----- Supplied information -----

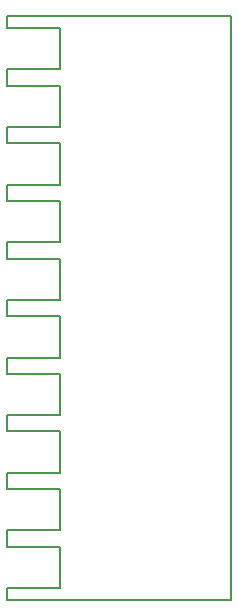
<source format=gbr>
G04 #@! TF.GenerationSoftware,KiCad,Pcbnew,(5.0.2)-1*
G04 #@! TF.CreationDate,2019-09-04T12:41:45-04:00*
G04 #@! TF.ProjectId,MMCX_2DD-100P_Odd,4d4d4358-5f32-4444-942d-313030505f4f,rev?*
G04 #@! TF.SameCoordinates,Original*
G04 #@! TF.FileFunction,Profile,NP*
%FSLAX46Y46*%
G04 Gerber Fmt 4.6, Leading zero omitted, Abs format (unit mm)*
G04 Created by KiCad (PCBNEW (5.0.2)-1) date 9/4/2019 12:41:45 PM*
%MOMM*%
%LPD*%
G01*
G04 APERTURE LIST*
%ADD10C,0.150000*%
G04 APERTURE END LIST*
D10*
X140241000Y-21811000D02*
X140241000Y-22861000D01*
X140241000Y-70274367D02*
X140241000Y-71324500D01*
X140241000Y-65395104D02*
X140241000Y-66774367D01*
X140241000Y-60515841D02*
X140241000Y-61895104D01*
X140241000Y-55636578D02*
X140241000Y-57015841D01*
X140241000Y-50757315D02*
X140241000Y-52136578D01*
X140241000Y-45878052D02*
X140241000Y-47257315D01*
X140241000Y-40998789D02*
X140241000Y-42378052D01*
X140241000Y-36119526D02*
X140241000Y-37498789D01*
X140241000Y-31240263D02*
X140241000Y-32619526D01*
X140241000Y-26361000D02*
X140241000Y-27740263D01*
X144741000Y-66774367D02*
X144741000Y-70274367D01*
X144741000Y-61895104D02*
X144741000Y-65395104D01*
X144741000Y-57015841D02*
X144741000Y-60515841D01*
X144741000Y-52136578D02*
X144741000Y-55636578D01*
X144741000Y-47257315D02*
X144741000Y-50757315D01*
X144741000Y-42378052D02*
X144741000Y-45878052D01*
X144741000Y-37498789D02*
X144741000Y-40998789D01*
X144741000Y-32619526D02*
X144741000Y-36119526D01*
X144741000Y-27740263D02*
X144741000Y-31240263D01*
X140241000Y-70274367D02*
X144741000Y-70274367D01*
X140241000Y-65395104D02*
X144741000Y-65395104D01*
X140241000Y-60515841D02*
X144741000Y-60515841D01*
X140241000Y-55636578D02*
X144741000Y-55636578D01*
X140241000Y-50757315D02*
X144741000Y-50757315D01*
X140241000Y-45878052D02*
X144741000Y-45878052D01*
X140241000Y-40998789D02*
X144741000Y-40998789D01*
X140241000Y-36119526D02*
X144741000Y-36119526D01*
X140241000Y-31240263D02*
X144741000Y-31240263D01*
X140241000Y-66774367D02*
X144741000Y-66774367D01*
X140241000Y-61895104D02*
X144741000Y-61895104D01*
X140241000Y-57015841D02*
X144741000Y-57015841D01*
X140241000Y-52136578D02*
X144741000Y-52136578D01*
X140241000Y-47257315D02*
X144741000Y-47257315D01*
X140241000Y-42378052D02*
X144741000Y-42378052D01*
X140241000Y-37498789D02*
X144741000Y-37498789D01*
X140241000Y-32619526D02*
X144741000Y-32619526D01*
X140241000Y-27740263D02*
X144741000Y-27740263D01*
X144741000Y-22861000D02*
X144741000Y-26361000D01*
X140241000Y-26361000D02*
X144741000Y-26361000D01*
X140241000Y-22861000D02*
X144741000Y-22861000D01*
X159270700Y-21811000D02*
X159270700Y-71324500D01*
X140241000Y-21811000D02*
X159270700Y-21811000D01*
X159270700Y-71324500D02*
X140241000Y-71324500D01*
M02*

</source>
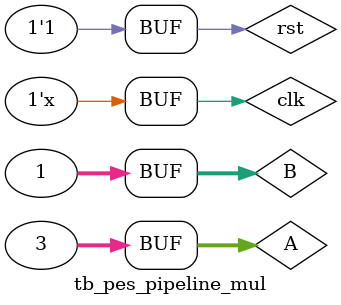
<source format=v>
`timescale 1ns / 1ps

module tb_pes_pipeline_mul;

    reg clk;
    reg rst;
    reg [31:0] A;
    reg [31:0] B;
    wire [31:0] F;
   
    
    pes_pipeline_mul uut ( .clk(clk), .rst(rst), .A(A), .B(B), .F(F));
    initial begin
    $dumpfile("tb_pes_pipeline_mul.vcd");
    $dumpvars(0,tb_pes_pipeline_mul);
    end 
    
    initial begin
   
    A = 0;
    B = 0;
    clk <= 1'b0;
    rst <= 1'b1;
    

#10 clk <= ~clk;
    
    A = 32'h0000; B = 32'h0001;

#10 clk <= ~clk;
#10 clk <= ~clk;
    
    A = 32'h0010; B = 32'h0001;

#10 clk <= ~clk;
#10 clk <= ~clk;
    
    A = 32'h00F0; B = 32'h0040;

#10 clk <= ~clk;
#10 clk <= ~clk;
    
    A = 32'hC000; B = 32'h1000;

#10 clk <= ~clk;
#10 clk <= ~clk;
    
    A = 32'hAA00; B = 32'h0100;

#10 clk <= ~clk;
#10 clk <= ~clk;
    
    A = 32'h0A01; B = 32'h0020;

#10 clk <= ~clk;
#10 clk <= ~clk;
  
    A = 32'h0030; B = 32'h0009;
    
#10 clk <= ~clk;
#10 clk <= ~clk;

    A = 32'h0020; B = 32'h00010;
    
#10 clk <= ~clk;
#10 clk <= ~clk;

    A = 32'h9000; B = 32'h8000;
    
#10 clk <= ~clk;
#10 clk <= ~clk;

 A = 32'h0003; B = 32'h0001;
 
 #10 clk <= ~clk;
 #10 clk <= ~clk;
 
 #10 clk <= ~clk;
 #10 clk <= ~clk;
 
 #10 clk <= ~clk;
 #10 clk <= ~clk;
    
  end  

    
endmodule
</source>
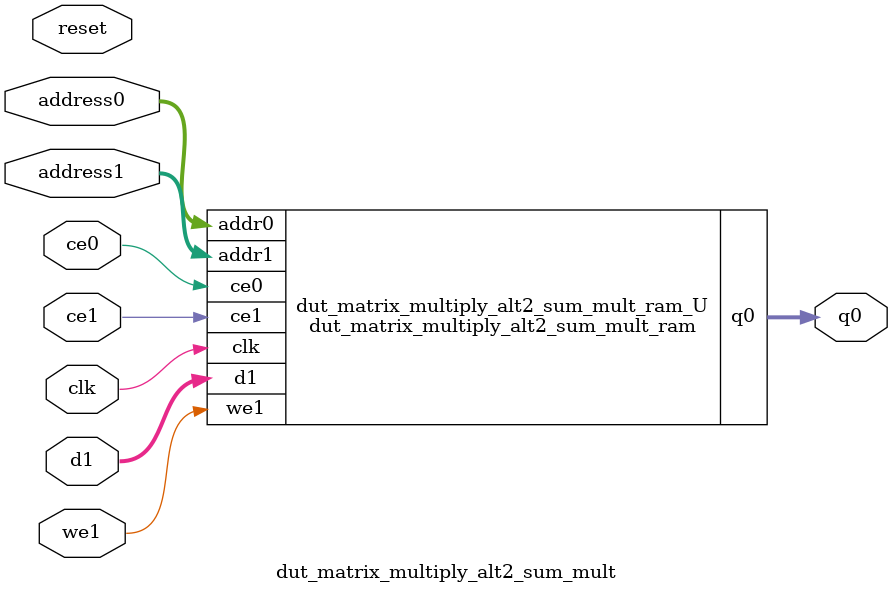
<source format=v>

`timescale 1 ns / 1 ps
module dut_matrix_multiply_alt2_sum_mult_ram (addr0, ce0, q0, addr1, ce1, d1, we1,  clk);

parameter DWIDTH = 32;
parameter AWIDTH = 12;
parameter MEM_SIZE = 4000;

input[AWIDTH-1:0] addr0;
input ce0;
output reg[DWIDTH-1:0] q0;
input[AWIDTH-1:0] addr1;
input ce1;
input[DWIDTH-1:0] d1;
input we1;
input clk;

(* ram_style = "block" *)reg [DWIDTH-1:0] ram[MEM_SIZE-1:0];




always @(posedge clk)  
begin 
    if (ce0) 
    begin
            q0 <= ram[addr0];
    end
end


always @(posedge clk)  
begin 
    if (ce1) 
    begin
        if (we1) 
        begin 
            ram[addr1] <= d1; 
        end 
    end
end


endmodule


`timescale 1 ns / 1 ps
module dut_matrix_multiply_alt2_sum_mult(
    reset,
    clk,
    address0,
    ce0,
    q0,
    address1,
    ce1,
    we1,
    d1);

parameter DataWidth = 32'd32;
parameter AddressRange = 32'd4000;
parameter AddressWidth = 32'd12;
input reset;
input clk;
input[AddressWidth - 1:0] address0;
input ce0;
output[DataWidth - 1:0] q0;
input[AddressWidth - 1:0] address1;
input ce1;
input we1;
input[DataWidth - 1:0] d1;



dut_matrix_multiply_alt2_sum_mult_ram dut_matrix_multiply_alt2_sum_mult_ram_U(
    .clk( clk ),
    .addr0( address0 ),
    .ce0( ce0 ),
    .q0( q0 ),
    .addr1( address1 ),
    .ce1( ce1 ),
    .d1( d1 ),
    .we1( we1 ));

endmodule


</source>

-----

Activity: Please make an exact copy of the records, leaving out any picture.

Solution to this task:
<source format=gbr>
G04 #@! TF.GenerationSoftware,KiCad,Pcbnew,(5.0.2)-1*
G04 #@! TF.CreationDate,2019-09-04T12:41:45-04:00*
G04 #@! TF.ProjectId,MMCX_2DD-100P_Odd,4d4d4358-5f32-4444-942d-313030505f4f,rev?*
G04 #@! TF.SameCoordinates,Original*
G04 #@! TF.FileFunction,Profile,NP*
%FSLAX46Y46*%
G04 Gerber Fmt 4.6, Leading zero omitted, Abs format (unit mm)*
G04 Created by KiCad (PCBNEW (5.0.2)-1) date 9/4/2019 12:41:45 PM*
%MOMM*%
%LPD*%
G01*
G04 APERTURE LIST*
%ADD10C,0.150000*%
G04 APERTURE END LIST*
D10*
X140241000Y-21811000D02*
X140241000Y-22861000D01*
X140241000Y-70274367D02*
X140241000Y-71324500D01*
X140241000Y-65395104D02*
X140241000Y-66774367D01*
X140241000Y-60515841D02*
X140241000Y-61895104D01*
X140241000Y-55636578D02*
X140241000Y-57015841D01*
X140241000Y-50757315D02*
X140241000Y-52136578D01*
X140241000Y-45878052D02*
X140241000Y-47257315D01*
X140241000Y-40998789D02*
X140241000Y-42378052D01*
X140241000Y-36119526D02*
X140241000Y-37498789D01*
X140241000Y-31240263D02*
X140241000Y-32619526D01*
X140241000Y-26361000D02*
X140241000Y-27740263D01*
X144741000Y-66774367D02*
X144741000Y-70274367D01*
X144741000Y-61895104D02*
X144741000Y-65395104D01*
X144741000Y-57015841D02*
X144741000Y-60515841D01*
X144741000Y-52136578D02*
X144741000Y-55636578D01*
X144741000Y-47257315D02*
X144741000Y-50757315D01*
X144741000Y-42378052D02*
X144741000Y-45878052D01*
X144741000Y-37498789D02*
X144741000Y-40998789D01*
X144741000Y-32619526D02*
X144741000Y-36119526D01*
X144741000Y-27740263D02*
X144741000Y-31240263D01*
X140241000Y-70274367D02*
X144741000Y-70274367D01*
X140241000Y-65395104D02*
X144741000Y-65395104D01*
X140241000Y-60515841D02*
X144741000Y-60515841D01*
X140241000Y-55636578D02*
X144741000Y-55636578D01*
X140241000Y-50757315D02*
X144741000Y-50757315D01*
X140241000Y-45878052D02*
X144741000Y-45878052D01*
X140241000Y-40998789D02*
X144741000Y-40998789D01*
X140241000Y-36119526D02*
X144741000Y-36119526D01*
X140241000Y-31240263D02*
X144741000Y-31240263D01*
X140241000Y-66774367D02*
X144741000Y-66774367D01*
X140241000Y-61895104D02*
X144741000Y-61895104D01*
X140241000Y-57015841D02*
X144741000Y-57015841D01*
X140241000Y-52136578D02*
X144741000Y-52136578D01*
X140241000Y-47257315D02*
X144741000Y-47257315D01*
X140241000Y-42378052D02*
X144741000Y-42378052D01*
X140241000Y-37498789D02*
X144741000Y-37498789D01*
X140241000Y-32619526D02*
X144741000Y-32619526D01*
X140241000Y-27740263D02*
X144741000Y-27740263D01*
X144741000Y-22861000D02*
X144741000Y-26361000D01*
X140241000Y-26361000D02*
X144741000Y-26361000D01*
X140241000Y-22861000D02*
X144741000Y-22861000D01*
X159270700Y-21811000D02*
X159270700Y-71324500D01*
X140241000Y-21811000D02*
X159270700Y-21811000D01*
X159270700Y-71324500D02*
X140241000Y-71324500D01*
M02*

</source>
<source format=v>
`timescale 1ns / 1ps

module tb_pes_pipeline_mul;

    reg clk;
    reg rst;
    reg [31:0] A;
    reg [31:0] B;
    wire [31:0] F;
   
    
    pes_pipeline_mul uut ( .clk(clk), .rst(rst), .A(A), .B(B), .F(F));
    initial begin
    $dumpfile("tb_pes_pipeline_mul.vcd");
    $dumpvars(0,tb_pes_pipeline_mul);
    end 
    
    initial begin
   
    A = 0;
    B = 0;
    clk <= 1'b0;
    rst <= 1'b1;
    

#10 clk <= ~clk;
    
    A = 32'h0000; B = 32'h0001;

#10 clk <= ~clk;
#10 clk <= ~clk;
    
    A = 32'h0010; B = 32'h0001;

#10 clk <= ~clk;
#10 clk <= ~clk;
    
    A = 32'h00F0; B = 32'h0040;

#10 clk <= ~clk;
#10 clk <= ~clk;
    
    A = 32'hC000; B = 32'h1000;

#10 clk <= ~clk;
#10 clk <= ~clk;
    
    A = 32'hAA00; B = 32'h0100;

#10 clk <= ~clk;
#10 clk <= ~clk;
    
    A = 32'h0A01; B = 32'h0020;

#10 clk <= ~clk;
#10 clk <= ~clk;
  
    A = 32'h0030; B = 32'h0009;
    
#10 clk <= ~clk;
#10 clk <= ~clk;

    A = 32'h0020; B = 32'h00010;
    
#10 clk <= ~clk;
#10 clk <= ~clk;

    A = 32'h9000; B = 32'h8000;
    
#10 clk <= ~clk;
#10 clk <= ~clk;

 A = 32'h0003; B = 32'h0001;
 
 #10 clk <= ~clk;
 #10 clk <= ~clk;
 
 #10 clk <= ~clk;
 #10 clk <= ~clk;
 
 #10 clk <= ~clk;
 #10 clk <= ~clk;
    
  end  

    
endmodule
</source>
<source format=v>

`timescale 1 ns / 1 ps
module dut_matrix_multiply_alt2_sum_mult_ram (addr0, ce0, q0, addr1, ce1, d1, we1,  clk);

parameter DWIDTH = 32;
parameter AWIDTH = 12;
parameter MEM_SIZE = 4000;

input[AWIDTH-1:0] addr0;
input ce0;
output reg[DWIDTH-1:0] q0;
input[AWIDTH-1:0] addr1;
input ce1;
input[DWIDTH-1:0] d1;
input we1;
input clk;

(* ram_style = "block" *)reg [DWIDTH-1:0] ram[MEM_SIZE-1:0];




always @(posedge clk)  
begin 
    if (ce0) 
    begin
            q0 <= ram[addr0];
    end
end


always @(posedge clk)  
begin 
    if (ce1) 
    begin
        if (we1) 
        begin 
            ram[addr1] <= d1; 
        end 
    end
end


endmodule


`timescale 1 ns / 1 ps
module dut_matrix_multiply_alt2_sum_mult(
    reset,
    clk,
    address0,
    ce0,
    q0,
    address1,
    ce1,
    we1,
    d1);

parameter DataWidth = 32'd32;
parameter AddressRange = 32'd4000;
parameter AddressWidth = 32'd12;
input reset;
input clk;
input[AddressWidth - 1:0] address0;
input ce0;
output[DataWidth - 1:0] q0;
input[AddressWidth - 1:0] address1;
input ce1;
input we1;
input[DataWidth - 1:0] d1;



dut_matrix_multiply_alt2_sum_mult_ram dut_matrix_multiply_alt2_sum_mult_ram_U(
    .clk( clk ),
    .addr0( address0 ),
    .ce0( ce0 ),
    .q0( q0 ),
    .addr1( address1 ),
    .ce1( ce1 ),
    .d1( d1 ),
    .we1( we1 ));

endmodule


</source>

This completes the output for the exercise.